Eyebrows were raised this week over the scale of the police operation that led to the arrest – and subsequent release – of the 114 environmentalists believed to be planning protests at the Ratcliffe on Soar coal-fired power station in Nottinghamshire.

However, in the aftermath of the latest chapter in the ’war against coal’, it was the comments of one of the protestors’ supporters – and not a heavy-handed police response – that garnered the most headlines.

Talking on Tuesday’s Radio 4 Today programme, Bob Andrews, a spokesman for Eastside Climate Action, called for all coal-powered stations to be shut down immediately.

Andrews’ comments were justifiably ridiculed. Like it or not, 34 per cent of the UK’s power is derived from coal. Switch it off immediately and there would be barely enough to cover base load. He’s right. It would lead to a reduction in emissions, but it would also finish off many areas of industry currently struggling to survive and, by condemning much of the UK to regular periods of darkness, it could have profound social implications.

So why are we bothering to dignify Andrew’s argument with a response? He’s hardly the mouthpiece for the renewables sector.

The problem is that this is exactly the kind of pointless debate we can expect more of if the government fails to deliver on its repeated promises to invest heavily in renewables.

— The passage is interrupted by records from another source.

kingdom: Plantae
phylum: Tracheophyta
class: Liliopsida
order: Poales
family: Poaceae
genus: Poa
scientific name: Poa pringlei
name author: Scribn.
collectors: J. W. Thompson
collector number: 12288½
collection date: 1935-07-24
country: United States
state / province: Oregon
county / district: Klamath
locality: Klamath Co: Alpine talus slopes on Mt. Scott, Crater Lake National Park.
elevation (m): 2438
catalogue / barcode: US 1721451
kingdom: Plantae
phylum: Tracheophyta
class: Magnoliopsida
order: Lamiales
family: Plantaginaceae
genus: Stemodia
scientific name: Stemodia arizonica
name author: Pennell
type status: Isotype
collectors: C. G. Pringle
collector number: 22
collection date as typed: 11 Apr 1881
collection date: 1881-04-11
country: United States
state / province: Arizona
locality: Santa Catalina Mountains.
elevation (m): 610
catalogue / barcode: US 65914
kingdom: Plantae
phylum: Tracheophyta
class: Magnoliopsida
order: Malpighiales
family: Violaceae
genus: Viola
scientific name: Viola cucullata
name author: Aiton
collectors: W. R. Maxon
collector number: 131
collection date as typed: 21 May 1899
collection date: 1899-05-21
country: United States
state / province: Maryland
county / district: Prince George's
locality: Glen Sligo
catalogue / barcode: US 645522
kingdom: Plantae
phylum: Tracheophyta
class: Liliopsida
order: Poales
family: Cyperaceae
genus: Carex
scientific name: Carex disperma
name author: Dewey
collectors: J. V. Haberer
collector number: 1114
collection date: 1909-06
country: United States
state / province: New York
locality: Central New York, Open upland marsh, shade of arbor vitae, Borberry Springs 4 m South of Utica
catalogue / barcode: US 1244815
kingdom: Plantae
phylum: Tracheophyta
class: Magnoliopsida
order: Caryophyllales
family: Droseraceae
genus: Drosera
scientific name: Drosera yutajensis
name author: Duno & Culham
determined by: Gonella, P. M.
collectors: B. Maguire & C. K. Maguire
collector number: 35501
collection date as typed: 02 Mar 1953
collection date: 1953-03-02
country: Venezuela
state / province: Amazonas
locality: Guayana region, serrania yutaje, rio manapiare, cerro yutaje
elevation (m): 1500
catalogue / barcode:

Before the recession struck, advocates of wind, solar, wave and tidal power – once sneered at by the energy giants – had fought their way into the mainstream. Six months on, after a succession of mothballed projects, the sector has lost ground and its advocates are being forced once again to the sidelines. And as history has repeatedly shown when a cause becomes marginalised, extreme views have a tendency to bubble to the surface.

The government needs to act fast to put low-carbon, renewable technology to the centre stage before the hard-won middle ground is lost and replaced with the unedifying and tragic spectacle of extreme opinions slugging it out for air time.